Extracted data entries:
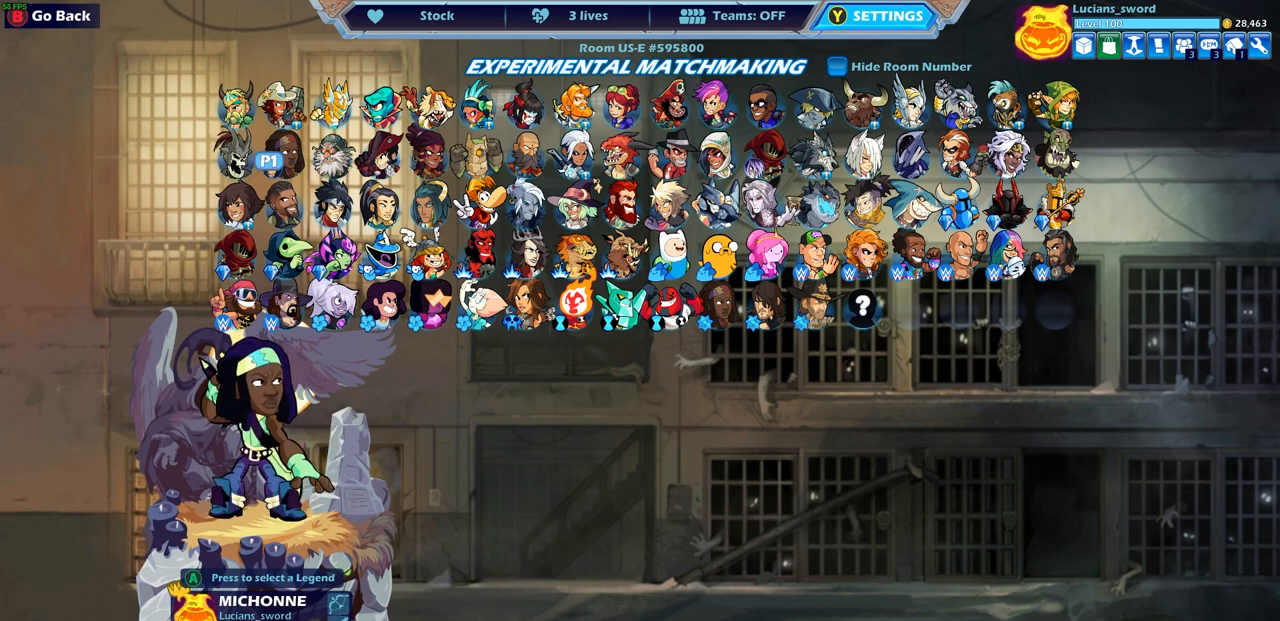
{"buttons": [], "left_stick": "center", "right_stick": "center", "events": []}
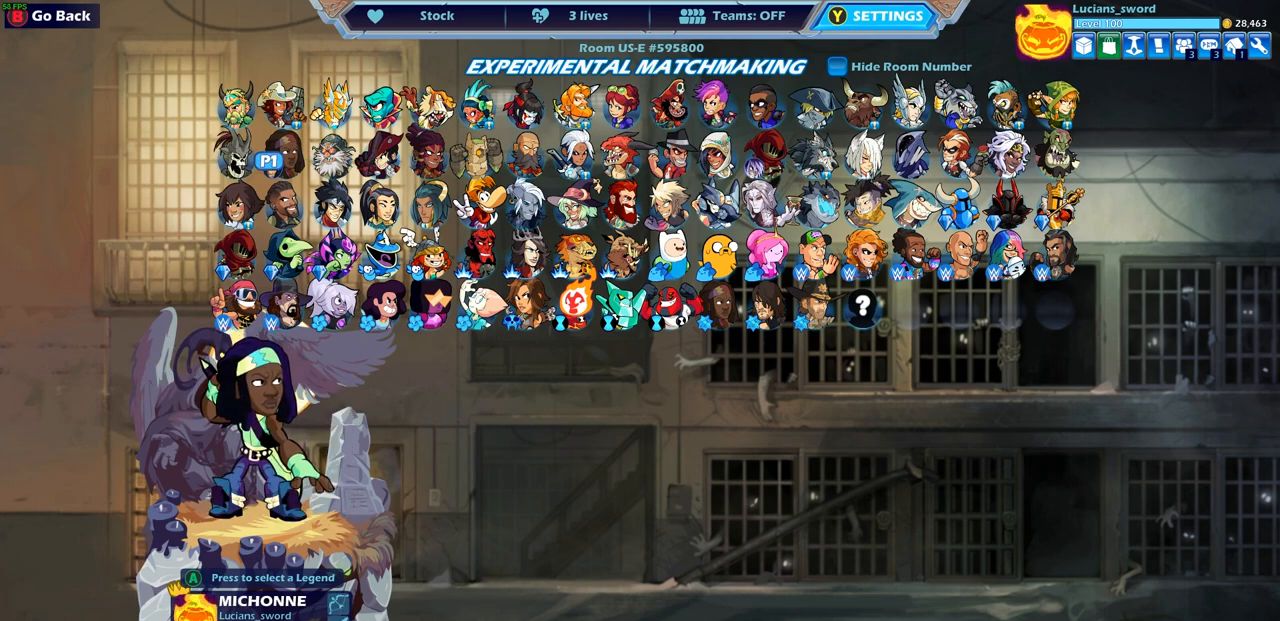
{"buttons": ["DPAD_LEFT"], "left_stick": "center", "right_stick": "center", "events": [[250, "DPAD_UP", "down"], [333, "DPAD_UP", "up"], [500, "DPAD_LEFT", "down"]]}
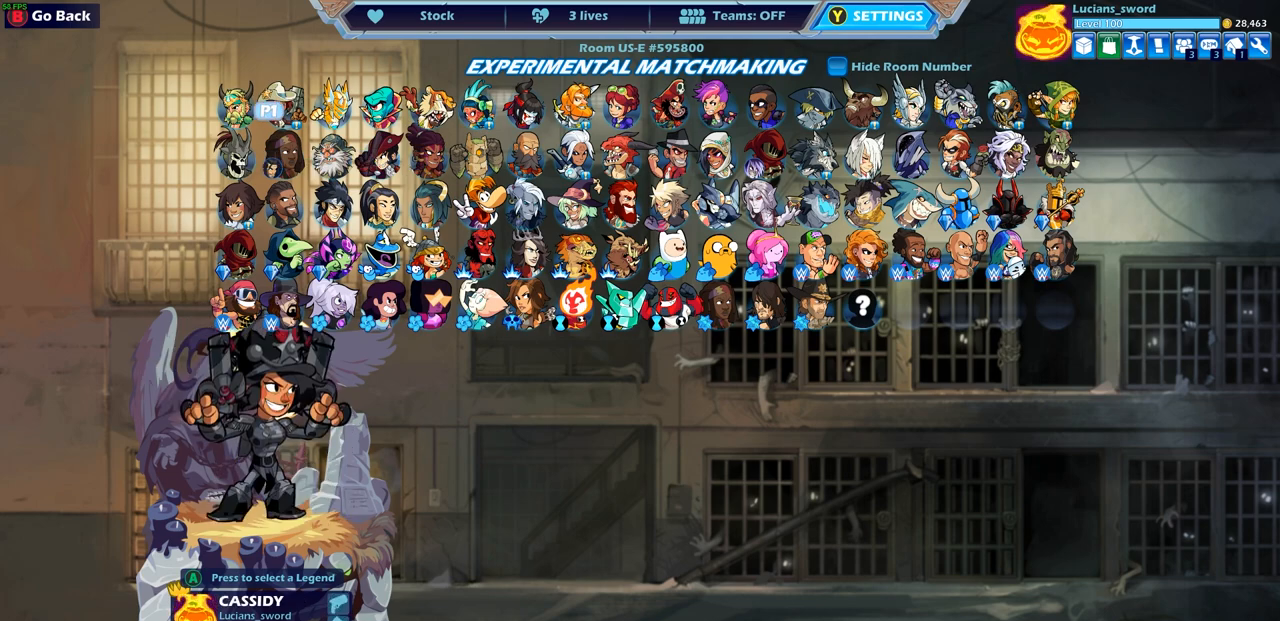
{"buttons": [], "left_stick": "center", "right_stick": "center", "events": [[117, "DPAD_LEFT", "up"], [200, "DPAD_LEFT", "down"], [283, "DPAD_LEFT", "up"], [350, "DPAD_LEFT", "down"], [450, "DPAD_LEFT", "up"]]}
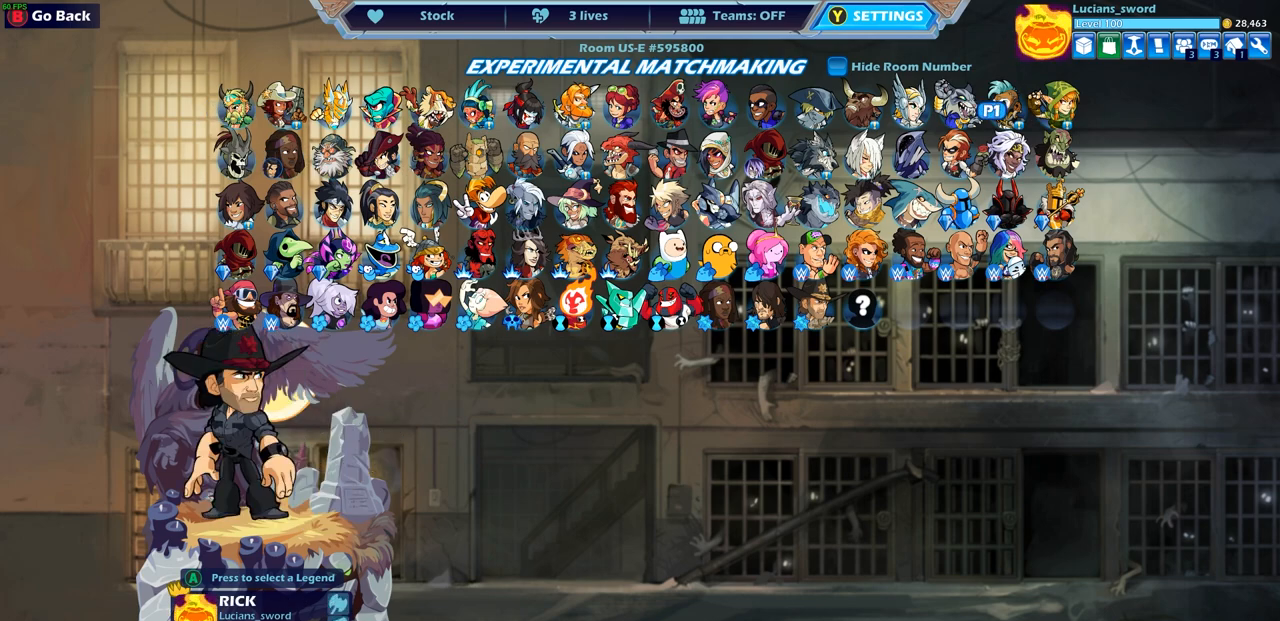
{"buttons": [], "left_stick": "center", "right_stick": "center", "events": [[33, "DPAD_LEFT", "down"], [100, "DPAD_LEFT", "up"], [267, "DPAD_LEFT", "down"], [367, "DPAD_LEFT", "up"]]}
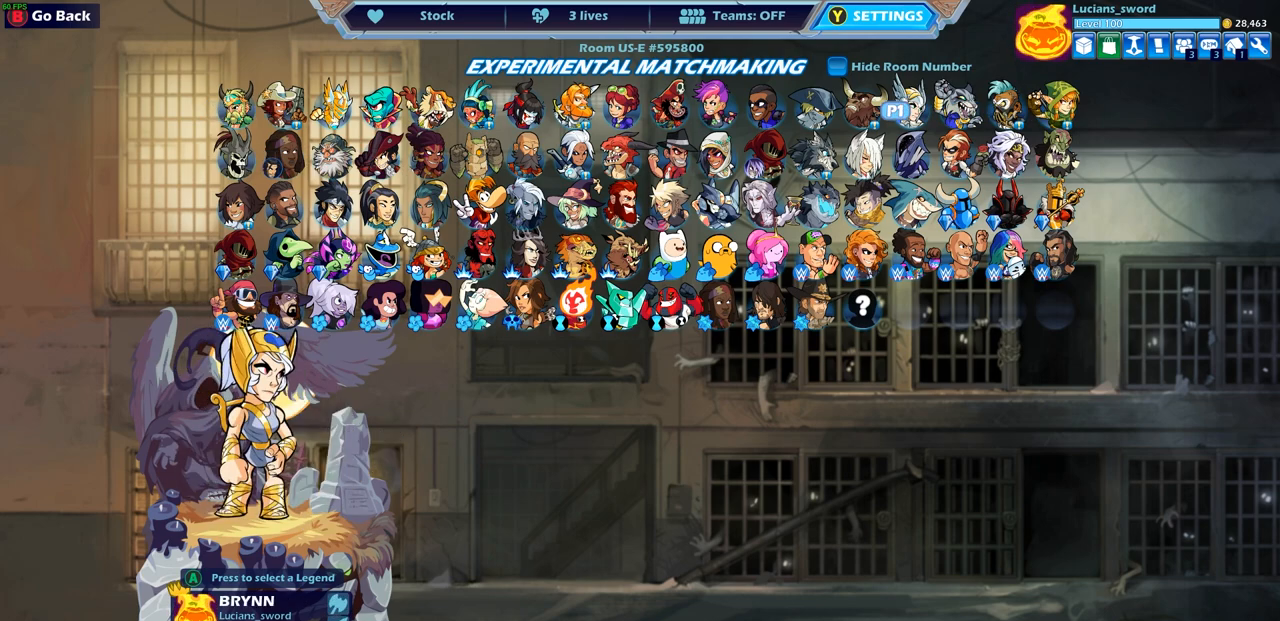
{"buttons": ["DPAD_LEFT"], "left_stick": "center", "right_stick": "center", "events": [[33, "DPAD_LEFT", "down"], [150, "DPAD_LEFT", "up"], [317, "DPAD_LEFT", "down"], [417, "DPAD_LEFT", "up"], [500, "DPAD_LEFT", "down"]]}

WHAT IS NEEDED → The answer must repeat every record exactly, with all pictures left out.

YOUR SOLUTION →
{"buttons": [], "left_stick": "center", "right_stick": "center", "events": []}
{"buttons": ["DPAD_LEFT"], "left_stick": "center", "right_stick": "center", "events": [[250, "DPAD_UP", "down"], [333, "DPAD_UP", "up"], [500, "DPAD_LEFT", "down"]]}
{"buttons": [], "left_stick": "center", "right_stick": "center", "events": [[117, "DPAD_LEFT", "up"], [200, "DPAD_LEFT", "down"], [283, "DPAD_LEFT", "up"], [350, "DPAD_LEFT", "down"], [450, "DPAD_LEFT", "up"]]}
{"buttons": [], "left_stick": "center", "right_stick": "center", "events": [[33, "DPAD_LEFT", "down"], [100, "DPAD_LEFT", "up"], [267, "DPAD_LEFT", "down"], [367, "DPAD_LEFT", "up"]]}
{"buttons": ["DPAD_LEFT"], "left_stick": "center", "right_stick": "center", "events": [[33, "DPAD_LEFT", "down"], [150, "DPAD_LEFT", "up"], [317, "DPAD_LEFT", "down"], [417, "DPAD_LEFT", "up"], [500, "DPAD_LEFT", "down"]]}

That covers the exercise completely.